Editor's Note
January 2005
Fresh Start
Laugh if you will, but I love a good New Year's resolution. So what if the same one gets repeated year after year and turns stale by March? There's something heartening in that brief and shining moment when, as ritual, we pause to ponder what a new beginning could mean. More mindfulness? A more giving soul? A cleaner house? Oh, the joy!
I thought a lot about fresh possibilities during the holidays and the weeks before as we prepared this issue of NEA Today. Mostly it was because of you. In our cover story, "Closing the Gap," educators show what happens when they embrace the idea that every child can succeed. The wonderfully creative approaches some of you have dreamed up to shrink the chasm between kids who are making it and those who are not have everything to do with an exploring spirit—one that nudges you to turn down different paths and think "new way," "new attitude."

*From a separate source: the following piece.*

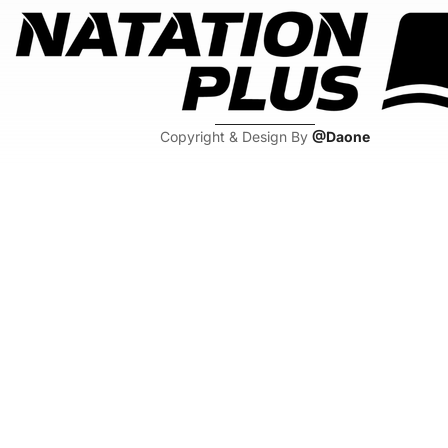
Copyright & Design By
@Daone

Lucky for you, inspiration abounds—in the form of enthusiastic, never-say-can't colleagues like Lucille Clay, the cafeteria pro whose busy world we captured in "Say Lunch?". Like her, many of you see each day as another opportunity to make something good happen.
I think of Sally Sharp, a New Jersey member who telephoned me recently just to gush about the day-to-day victories at a place where victories once weren't expected. "I drive every day to a school that's surrounded by drug addicts and poverty and things you wouldn't believe," she told me. "But when I get inside, it's like a little oasis. What goes on is awesome." Her colleagues at Creative Arts High School in Camden, she said, get goose bumps just thinking of ways to nurture the talents of their students. And ah, the return.
So, hats off to you this New Year. Keep stepping, exploring, resolving. And don't worry that in 2005 you still may not phone your mother-in-law every week, or put an end to nighttime munching and drop 20 pounds, or read the complete works of, well…anybody. Put it on the list anyway. It's about hope—and that, as you know best, has legs.